* **Page excerpt**:
----
Because the electrical tuning needed to correct the electrical unbalance requires small, precise changes in voltage magnitude and phase, engineers have been creative in developing innovative technologies for reactive compensation. By necessity, the designs must be economical and exhibit high performance repeatability in a manufacturing environment. Compensation may be added to the connecting hardware printed circuit path or may be integral to the construction of the connector. The Siemon Company holds numerous patents for various methods of achieving electrical balance in connecting hardware.

Through-Hole Technology

The Siemon CT® series category 5 couplers, shown in figure 2, utilize patented "though-hole" reactive balancing technology to achieve consistent transmission performance. It is an excellent example of a printed circuit board design containing reactive balancing elements within the circuit path. As shown in figure 3, the CT® coupler employs the use of plated through holes that are arranged and interconnected in a grid pattern on the printed circuit board. The holes are sized, spaced, and interconnected in a specific configuration to provide well-tuned reactive compensation. Location of the holes between selected leads of the modular jacks and the IDC contacts ensures precision placement of the reactive elements.

Figure 2: The Siemon CT® series category 5
couplers utilize patented through-hole reactive
balancing technology

Figure 3: Close-up view of reactive through-hole balancing circuitry

Because the reactive elements may be added in a parallel or series configuration, the designer has infinite control over the outlet's inductive and capacitive reactance. This design approach offers flexibility and allows for minute changes in reactive balancing to achieve optimum performance. This design may be observed in several of Siemon's other product lines including the HD5® series patch panels and the SM® surface mount connectors.

The Siemon Company's innovative circuit board designs go beyond transmission performance. Siemon uses their S110-D connecting blocks that include Siemon's own patented compliant pin (solderless) technology to achieve the most reliable circuit board connection in the industry. This military approved press-fit design allows the use of a multi-pair impact tool thus saving significant installation time while ensuring the integrity of the connection. Traditional solder tail designs may fail due to cracked solder joints when subjected to the force exerted by an impact tool.
----
Answer these questions from the connector excerpt.
1. According to the opening paragraph, where may compensation be added?
2. What does the CT® coupler arrange and interconnect in a grid pattern on the printed circuit board?
3. Why may traditional solder tail designs fail?

* **Given information**:
----
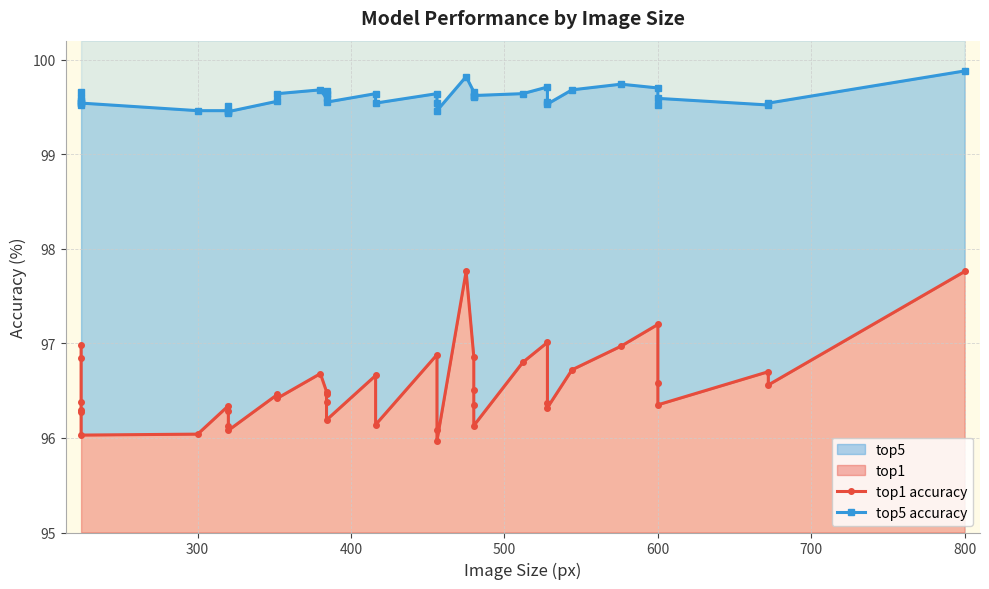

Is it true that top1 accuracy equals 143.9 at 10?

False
----
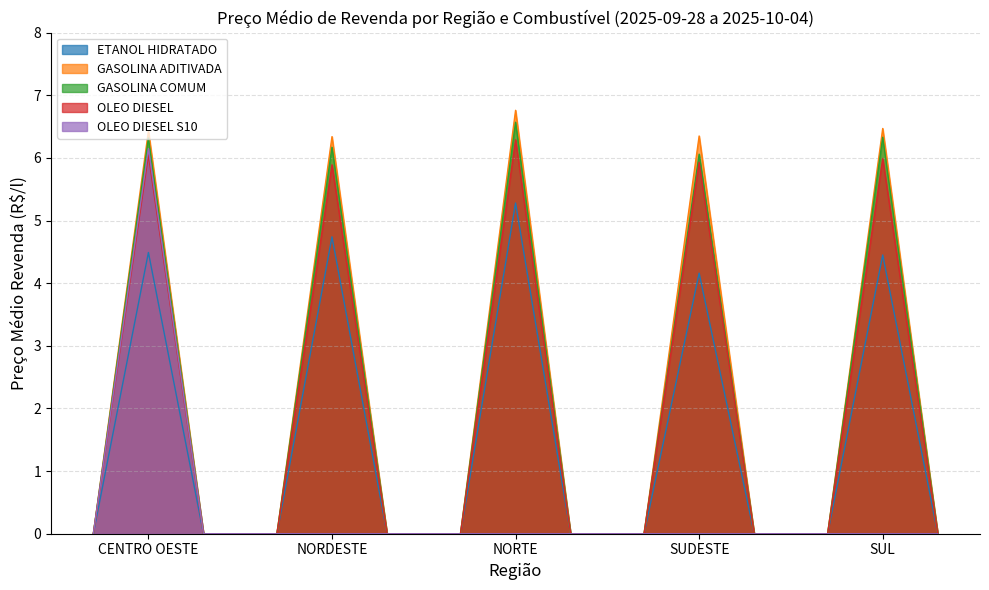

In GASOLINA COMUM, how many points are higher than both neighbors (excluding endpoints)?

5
----
* **Exercise solution**:
1. To the connecting hardware printed circuit path, or it may be integral to the construction of the connector.
2. Plated through holes.
3. Their solder joints may crack when subjected to the force exerted by an impact tool.